**PROBLEM TO WORK ON**
Print all the records exactly, please.

-- Opening Marker --

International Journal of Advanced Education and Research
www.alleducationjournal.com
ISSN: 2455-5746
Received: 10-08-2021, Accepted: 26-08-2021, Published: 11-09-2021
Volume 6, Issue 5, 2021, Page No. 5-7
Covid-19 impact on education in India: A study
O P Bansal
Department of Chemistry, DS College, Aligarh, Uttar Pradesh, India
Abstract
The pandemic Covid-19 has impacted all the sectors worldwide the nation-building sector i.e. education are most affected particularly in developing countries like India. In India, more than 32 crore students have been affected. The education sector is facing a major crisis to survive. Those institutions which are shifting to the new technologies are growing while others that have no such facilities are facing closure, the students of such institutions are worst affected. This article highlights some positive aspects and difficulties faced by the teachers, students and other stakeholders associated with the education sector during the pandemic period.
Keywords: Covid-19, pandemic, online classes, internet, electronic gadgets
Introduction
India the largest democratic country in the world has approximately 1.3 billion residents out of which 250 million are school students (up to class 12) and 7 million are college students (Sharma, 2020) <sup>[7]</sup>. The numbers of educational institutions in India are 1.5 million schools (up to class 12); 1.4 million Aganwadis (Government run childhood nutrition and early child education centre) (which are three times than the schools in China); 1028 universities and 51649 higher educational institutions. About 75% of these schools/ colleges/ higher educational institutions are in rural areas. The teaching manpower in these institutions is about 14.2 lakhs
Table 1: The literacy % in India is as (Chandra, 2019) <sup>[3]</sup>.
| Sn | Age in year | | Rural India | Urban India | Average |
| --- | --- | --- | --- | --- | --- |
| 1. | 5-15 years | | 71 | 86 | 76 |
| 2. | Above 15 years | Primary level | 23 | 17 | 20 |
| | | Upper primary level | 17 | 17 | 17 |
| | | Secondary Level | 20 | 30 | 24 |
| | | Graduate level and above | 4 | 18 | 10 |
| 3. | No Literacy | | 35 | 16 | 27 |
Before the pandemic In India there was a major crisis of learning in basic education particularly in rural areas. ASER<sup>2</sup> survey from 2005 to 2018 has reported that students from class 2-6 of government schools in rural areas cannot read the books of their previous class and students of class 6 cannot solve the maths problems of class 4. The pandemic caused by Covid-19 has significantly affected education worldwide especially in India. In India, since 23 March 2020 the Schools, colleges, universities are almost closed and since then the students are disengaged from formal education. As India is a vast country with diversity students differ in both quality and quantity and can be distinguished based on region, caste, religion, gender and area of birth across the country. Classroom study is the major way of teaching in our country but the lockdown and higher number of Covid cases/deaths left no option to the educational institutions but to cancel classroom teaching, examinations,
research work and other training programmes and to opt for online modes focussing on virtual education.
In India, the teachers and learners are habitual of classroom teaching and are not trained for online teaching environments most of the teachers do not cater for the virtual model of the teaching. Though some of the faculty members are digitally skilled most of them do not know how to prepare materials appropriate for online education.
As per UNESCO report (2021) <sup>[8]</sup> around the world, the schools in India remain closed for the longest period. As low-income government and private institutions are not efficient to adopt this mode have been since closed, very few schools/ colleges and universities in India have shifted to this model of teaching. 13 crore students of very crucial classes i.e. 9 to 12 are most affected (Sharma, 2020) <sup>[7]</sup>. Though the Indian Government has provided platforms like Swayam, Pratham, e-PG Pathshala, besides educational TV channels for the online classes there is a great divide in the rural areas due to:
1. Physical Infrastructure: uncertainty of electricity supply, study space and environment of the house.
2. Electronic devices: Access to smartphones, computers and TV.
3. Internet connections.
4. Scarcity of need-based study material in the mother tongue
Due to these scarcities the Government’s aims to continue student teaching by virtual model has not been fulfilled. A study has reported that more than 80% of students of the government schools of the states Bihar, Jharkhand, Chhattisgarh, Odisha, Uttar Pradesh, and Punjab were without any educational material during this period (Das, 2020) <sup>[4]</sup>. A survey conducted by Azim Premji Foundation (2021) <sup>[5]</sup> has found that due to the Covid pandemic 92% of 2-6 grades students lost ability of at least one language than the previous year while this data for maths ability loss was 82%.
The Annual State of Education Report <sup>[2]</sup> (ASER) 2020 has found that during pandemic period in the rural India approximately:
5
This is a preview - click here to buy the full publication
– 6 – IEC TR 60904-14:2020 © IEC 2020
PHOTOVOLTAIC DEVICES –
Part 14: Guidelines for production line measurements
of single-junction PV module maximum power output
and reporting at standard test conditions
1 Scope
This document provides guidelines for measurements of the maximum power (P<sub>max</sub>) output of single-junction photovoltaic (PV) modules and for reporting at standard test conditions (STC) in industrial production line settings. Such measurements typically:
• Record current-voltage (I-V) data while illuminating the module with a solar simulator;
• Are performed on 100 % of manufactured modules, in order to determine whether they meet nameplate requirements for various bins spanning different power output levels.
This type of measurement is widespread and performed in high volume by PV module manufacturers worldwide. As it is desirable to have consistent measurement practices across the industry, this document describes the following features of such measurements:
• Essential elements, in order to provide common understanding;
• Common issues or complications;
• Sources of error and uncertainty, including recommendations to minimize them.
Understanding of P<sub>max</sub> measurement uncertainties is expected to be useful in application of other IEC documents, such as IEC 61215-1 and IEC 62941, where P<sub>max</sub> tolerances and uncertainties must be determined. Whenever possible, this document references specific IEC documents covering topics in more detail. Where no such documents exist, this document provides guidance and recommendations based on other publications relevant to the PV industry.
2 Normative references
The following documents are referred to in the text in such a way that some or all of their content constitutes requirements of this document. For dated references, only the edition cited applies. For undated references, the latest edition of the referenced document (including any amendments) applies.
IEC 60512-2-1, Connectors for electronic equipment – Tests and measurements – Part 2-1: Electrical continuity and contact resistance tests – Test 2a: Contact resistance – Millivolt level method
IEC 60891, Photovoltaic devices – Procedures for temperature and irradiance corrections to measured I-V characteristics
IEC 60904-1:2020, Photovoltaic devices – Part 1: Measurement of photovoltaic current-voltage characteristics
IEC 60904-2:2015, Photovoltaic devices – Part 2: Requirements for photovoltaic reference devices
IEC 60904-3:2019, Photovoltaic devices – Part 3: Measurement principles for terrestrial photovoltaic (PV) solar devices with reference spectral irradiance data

-- Closing Marker --

**PROBLEM SOLUTION**
International Journal of Advanced Education and Research
www.alleducationjournal.com
ISSN: 2455-5746
Received: 10-08-2021, Accepted: 26-08-2021, Published: 11-09-2021
Volume 6, Issue 5, 2021, Page No. 5-7
Covid-19 impact on education in India: A study
O P Bansal
Department of Chemistry, DS College, Aligarh, Uttar Pradesh, India
Abstract
The pandemic Covid-19 has impacted all the sectors worldwide the nation-building sector i.e. education are most affected particularly in developing countries like India. In India, more than 32 crore students have been affected. The education sector is facing a major crisis to survive. Those institutions which are shifting to the new technologies are growing while others that have no such facilities are facing closure, the students of such institutions are worst affected. This article highlights some positive aspects and difficulties faced by the teachers, students and other stakeholders associated with the education sector during the pandemic period.
Keywords: Covid-19, pandemic, online classes, internet, electronic gadgets
Introduction
India the largest democratic country in the world has approximately 1.3 billion residents out of which 250 million are school students (up to class 12) and 7 million are college students (Sharma, 2020) <sup>[7]</sup>. The numbers of educational institutions in India are 1.5 million schools (up to class 12); 1.4 million Aganwadis (Government run childhood nutrition and early child education centre) (which are three times than the schools in China); 1028 universities and 51649 higher educational institutions. About 75% of these schools/ colleges/ higher educational institutions are in rural areas. The teaching manpower in these institutions is about 14.2 lakhs
Table 1: The literacy % in India is as (Chandra, 2019) <sup>[3]</sup>.
| Sn | Age in year | | Rural India | Urban India | Average |
| --- | --- | --- | --- | --- | --- |
| 1. | 5-15 years | | 71 | 86 | 76 |
| 2. | Above 15 years | Primary level | 23 | 17 | 20 |
| | | Upper primary level | 17 | 17 | 17 |
| | | Secondary Level | 20 | 30 | 24 |
| | | Graduate level and above | 4 | 18 | 10 |
| 3. | No Literacy | | 35 | 16 | 27 |
Before the pandemic In India there was a major crisis of learning in basic education particularly in rural areas. ASER<sup>2</sup> survey from 2005 to 2018 has reported that students from class 2-6 of government schools in rural areas cannot read the books of their previous class and students of class 6 cannot solve the maths problems of class 4. The pandemic caused by Covid-19 has significantly affected education worldwide especially in India. In India, since 23 March 2020 the Schools, colleges, universities are almost closed and since then the students are disengaged from formal education. As India is a vast country with diversity students differ in both quality and quantity and can be distinguished based on region, caste, religion, gender and area of birth across the country. Classroom study is the major way of teaching in our country but the lockdown and higher number of Covid cases/deaths left no option to the educational institutions but to cancel classroom teaching, examinations,
research work and other training programmes and to opt for online modes focussing on virtual education.
In India, the teachers and learners are habitual of classroom teaching and are not trained for online teaching environments most of the teachers do not cater for the virtual model of the teaching. Though some of the faculty members are digitally skilled most of them do not know how to prepare materials appropriate for online education.
As per UNESCO report (2021) <sup>[8]</sup> around the world, the schools in India remain closed for the longest period. As low-income government and private institutions are not efficient to adopt this mode have been since closed, very few schools/ colleges and universities in India have shifted to this model of teaching. 13 crore students of very crucial classes i.e. 9 to 12 are most affected (Sharma, 2020) <sup>[7]</sup>. Though the Indian Government has provided platforms like Swayam, Pratham, e-PG Pathshala, besides educational TV channels for the online classes there is a great divide in the rural areas due to:
1. Physical Infrastructure: uncertainty of electricity supply, study space and environment of the house.
2. Electronic devices: Access to smartphones, computers and TV.
3. Internet connections.
4. Scarcity of need-based study material in the mother tongue
Due to these scarcities the Government’s aims to continue student teaching by virtual model has not been fulfilled. A study has reported that more than 80% of students of the government schools of the states Bihar, Jharkhand, Chhattisgarh, Odisha, Uttar Pradesh, and Punjab were without any educational material during this period (Das, 2020) <sup>[4]</sup>. A survey conducted by Azim Premji Foundation (2021) <sup>[5]</sup> has found that due to the Covid pandemic 92% of 2-6 grades students lost ability of at least one language than the previous year while this data for maths ability loss was 82%.
The Annual State of Education Report <sup>[2]</sup> (ASER) 2020 has found that during pandemic period in the rural India approximately:
5
This is a preview - click here to buy the full publication
– 6 – IEC TR 60904-14:2020 © IEC 2020
PHOTOVOLTAIC DEVICES –
Part 14: Guidelines for production line measurements
of single-junction PV module maximum power output
and reporting at standard test conditions
1 Scope
This document provides guidelines for measurements of the maximum power (P<sub>max</sub>) output of single-junction photovoltaic (PV) modules and for reporting at standard test conditions (STC) in industrial production line settings. Such measurements typically:
• Record current-voltage (I-V) data while illuminating the module with a solar simulator;
• Are performed on 100 % of manufactured modules, in order to determine whether they meet nameplate requirements for various bins spanning different power output levels.
This type of measurement is widespread and performed in high volume by PV module manufacturers worldwide. As it is desirable to have consistent measurement practices across the industry, this document describes the following features of such measurements:
• Essential elements, in order to provide common understanding;
• Common issues or complications;
• Sources of error and uncertainty, including recommendations to minimize them.
Understanding of P<sub>max</sub> measurement uncertainties is expected to be useful in application of other IEC documents, such as IEC 61215-1 and IEC 62941, where P<sub>max</sub> tolerances and uncertainties must be determined. Whenever possible, this document references specific IEC documents covering topics in more detail. Where no such documents exist, this document provides guidance and recommendations based on other publications relevant to the PV industry.
2 Normative references
The following documents are referred to in the text in such a way that some or all of their content constitutes requirements of this document. For dated references, only the edition cited applies. For undated references, the latest edition of the referenced document (including any amendments) applies.
IEC 60512-2-1, Connectors for electronic equipment – Tests and measurements – Part 2-1: Electrical continuity and contact resistance tests – Test 2a: Contact resistance – Millivolt level method
IEC 60891, Photovoltaic devices – Procedures for temperature and irradiance corrections to measured I-V characteristics
IEC 60904-1:2020, Photovoltaic devices – Part 1: Measurement of photovoltaic current-voltage characteristics
IEC 60904-2:2015, Photovoltaic devices – Part 2: Requirements for photovoltaic reference devices
IEC 60904-3:2019, Photovoltaic devices – Part 3: Measurement principles for terrestrial photovoltaic (PV) solar devices with reference spectral irradiance data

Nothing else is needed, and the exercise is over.